WHAT THE TASK ASKS
Give the records again in full, exactly as written.

########

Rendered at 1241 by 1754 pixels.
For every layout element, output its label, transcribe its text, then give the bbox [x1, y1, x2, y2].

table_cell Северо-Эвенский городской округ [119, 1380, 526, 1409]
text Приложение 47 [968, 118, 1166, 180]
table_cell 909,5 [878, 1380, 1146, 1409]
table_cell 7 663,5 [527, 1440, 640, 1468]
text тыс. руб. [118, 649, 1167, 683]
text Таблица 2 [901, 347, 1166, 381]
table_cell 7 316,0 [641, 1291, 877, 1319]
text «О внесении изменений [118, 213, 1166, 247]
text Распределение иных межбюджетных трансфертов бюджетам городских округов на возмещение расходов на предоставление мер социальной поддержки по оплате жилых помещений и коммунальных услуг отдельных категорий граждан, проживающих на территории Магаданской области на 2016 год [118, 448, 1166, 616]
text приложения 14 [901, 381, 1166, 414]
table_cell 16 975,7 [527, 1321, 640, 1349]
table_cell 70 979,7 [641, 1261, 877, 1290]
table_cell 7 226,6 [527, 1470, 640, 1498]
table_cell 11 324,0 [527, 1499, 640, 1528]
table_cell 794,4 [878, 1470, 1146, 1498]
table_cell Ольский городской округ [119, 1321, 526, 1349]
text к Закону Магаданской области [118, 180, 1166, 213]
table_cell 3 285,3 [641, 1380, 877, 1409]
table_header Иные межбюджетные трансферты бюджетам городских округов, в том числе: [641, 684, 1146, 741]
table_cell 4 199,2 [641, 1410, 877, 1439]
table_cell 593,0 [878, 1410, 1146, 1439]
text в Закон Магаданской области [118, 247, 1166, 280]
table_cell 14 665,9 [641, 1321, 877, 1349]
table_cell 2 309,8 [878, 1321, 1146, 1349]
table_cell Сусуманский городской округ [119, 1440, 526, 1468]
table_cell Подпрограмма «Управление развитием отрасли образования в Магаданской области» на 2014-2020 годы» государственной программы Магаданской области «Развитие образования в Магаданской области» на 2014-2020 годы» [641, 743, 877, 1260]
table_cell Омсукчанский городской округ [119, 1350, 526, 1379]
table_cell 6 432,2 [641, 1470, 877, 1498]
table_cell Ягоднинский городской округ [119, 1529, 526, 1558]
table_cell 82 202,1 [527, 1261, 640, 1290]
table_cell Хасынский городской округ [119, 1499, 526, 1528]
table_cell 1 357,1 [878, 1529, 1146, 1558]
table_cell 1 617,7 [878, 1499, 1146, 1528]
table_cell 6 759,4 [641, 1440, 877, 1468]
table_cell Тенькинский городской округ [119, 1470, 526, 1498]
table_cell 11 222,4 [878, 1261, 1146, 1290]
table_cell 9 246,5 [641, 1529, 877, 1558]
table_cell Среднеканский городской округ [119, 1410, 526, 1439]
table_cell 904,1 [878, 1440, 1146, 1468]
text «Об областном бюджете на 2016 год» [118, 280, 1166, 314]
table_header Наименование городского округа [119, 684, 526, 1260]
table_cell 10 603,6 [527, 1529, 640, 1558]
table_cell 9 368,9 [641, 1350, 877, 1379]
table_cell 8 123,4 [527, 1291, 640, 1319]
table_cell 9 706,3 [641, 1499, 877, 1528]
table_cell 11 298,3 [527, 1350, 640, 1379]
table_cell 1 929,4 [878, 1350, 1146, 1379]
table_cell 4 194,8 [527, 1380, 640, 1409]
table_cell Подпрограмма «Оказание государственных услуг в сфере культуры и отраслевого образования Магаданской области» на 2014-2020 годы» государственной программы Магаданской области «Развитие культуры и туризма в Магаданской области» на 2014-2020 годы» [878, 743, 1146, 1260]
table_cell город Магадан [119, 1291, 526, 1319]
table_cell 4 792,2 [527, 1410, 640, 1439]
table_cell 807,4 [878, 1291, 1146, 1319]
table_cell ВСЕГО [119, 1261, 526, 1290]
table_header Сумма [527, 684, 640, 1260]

########

OUTPUT FOR THIS EXERCISE
Rendered at 1241 by 1754 pixels.
For every layout element, output its label, transcribe its text, then give the bbox [x1, y1, x2, y2].

table_cell Северо-Эвенский городской округ [119, 1380, 526, 1409]
text Приложение 47 [968, 118, 1166, 180]
table_cell 909,5 [878, 1380, 1146, 1409]
table_cell 7 663,5 [527, 1440, 640, 1468]
text тыс. руб. [118, 649, 1167, 683]
text Таблица 2 [901, 347, 1166, 381]
table_cell 7 316,0 [641, 1291, 877, 1319]
text «О внесении изменений [118, 213, 1166, 247]
text Распределение иных межбюджетных трансфертов бюджетам городских округов на возмещение расходов на предоставление мер социальной поддержки по оплате жилых помещений и коммунальных услуг отдельных категорий граждан, проживающих на территории Магаданской области на 2016 год [118, 448, 1166, 616]
text приложения 14 [901, 381, 1166, 414]
table_cell 16 975,7 [527, 1321, 640, 1349]
table_cell 70 979,7 [641, 1261, 877, 1290]
table_cell 7 226,6 [527, 1470, 640, 1498]
table_cell 11 324,0 [527, 1499, 640, 1528]
table_cell 794,4 [878, 1470, 1146, 1498]
table_cell Ольский городской округ [119, 1321, 526, 1349]
text к Закону Магаданской области [118, 180, 1166, 213]
table_cell 3 285,3 [641, 1380, 877, 1409]
table_header Иные межбюджетные трансферты бюджетам городских округов, в том числе: [641, 684, 1146, 741]
table_cell 4 199,2 [641, 1410, 877, 1439]
table_cell 593,0 [878, 1410, 1146, 1439]
text в Закон Магаданской области [118, 247, 1166, 280]
table_cell 14 665,9 [641, 1321, 877, 1349]
table_cell 2 309,8 [878, 1321, 1146, 1349]
table_cell Сусуманский городской округ [119, 1440, 526, 1468]
table_cell Подпрограмма «Управление развитием отрасли образования в Магаданской области» на 2014-2020 годы» государственной программы Магаданской области «Развитие образования в Магаданской области» на 2014-2020 годы» [641, 743, 877, 1260]
table_cell Омсукчанский городской округ [119, 1350, 526, 1379]
table_cell 6 432,2 [641, 1470, 877, 1498]
table_cell Ягоднинский городской округ [119, 1529, 526, 1558]
table_cell 82 202,1 [527, 1261, 640, 1290]
table_cell Хасынский городской округ [119, 1499, 526, 1528]
table_cell 1 357,1 [878, 1529, 1146, 1558]
table_cell 1 617,7 [878, 1499, 1146, 1528]
table_cell 6 759,4 [641, 1440, 877, 1468]
table_cell Тенькинский городской округ [119, 1470, 526, 1498]
table_cell 11 222,4 [878, 1261, 1146, 1290]
table_cell 9 246,5 [641, 1529, 877, 1558]
table_cell Среднеканский городской округ [119, 1410, 526, 1439]
table_cell 904,1 [878, 1440, 1146, 1468]
text «Об областном бюджете на 2016 год» [118, 280, 1166, 314]
table_header Наименование городского округа [119, 684, 526, 1260]
table_cell 10 603,6 [527, 1529, 640, 1558]
table_cell 9 368,9 [641, 1350, 877, 1379]
table_cell 8 123,4 [527, 1291, 640, 1319]
table_cell 9 706,3 [641, 1499, 877, 1528]
table_cell 11 298,3 [527, 1350, 640, 1379]
table_cell 1 929,4 [878, 1350, 1146, 1379]
table_cell 4 194,8 [527, 1380, 640, 1409]
table_cell Подпрограмма «Оказание государственных услуг в сфере культуры и отраслевого образования Магаданской области» на 2014-2020 годы» государственной программы Магаданской области «Развитие культуры и туризма в Магаданской области» на 2014-2020 годы» [878, 743, 1146, 1260]
table_cell город Магадан [119, 1291, 526, 1319]
table_cell 4 792,2 [527, 1410, 640, 1439]
table_cell 807,4 [878, 1291, 1146, 1319]
table_cell ВСЕГО [119, 1261, 526, 1290]
table_header Сумма [527, 684, 640, 1260]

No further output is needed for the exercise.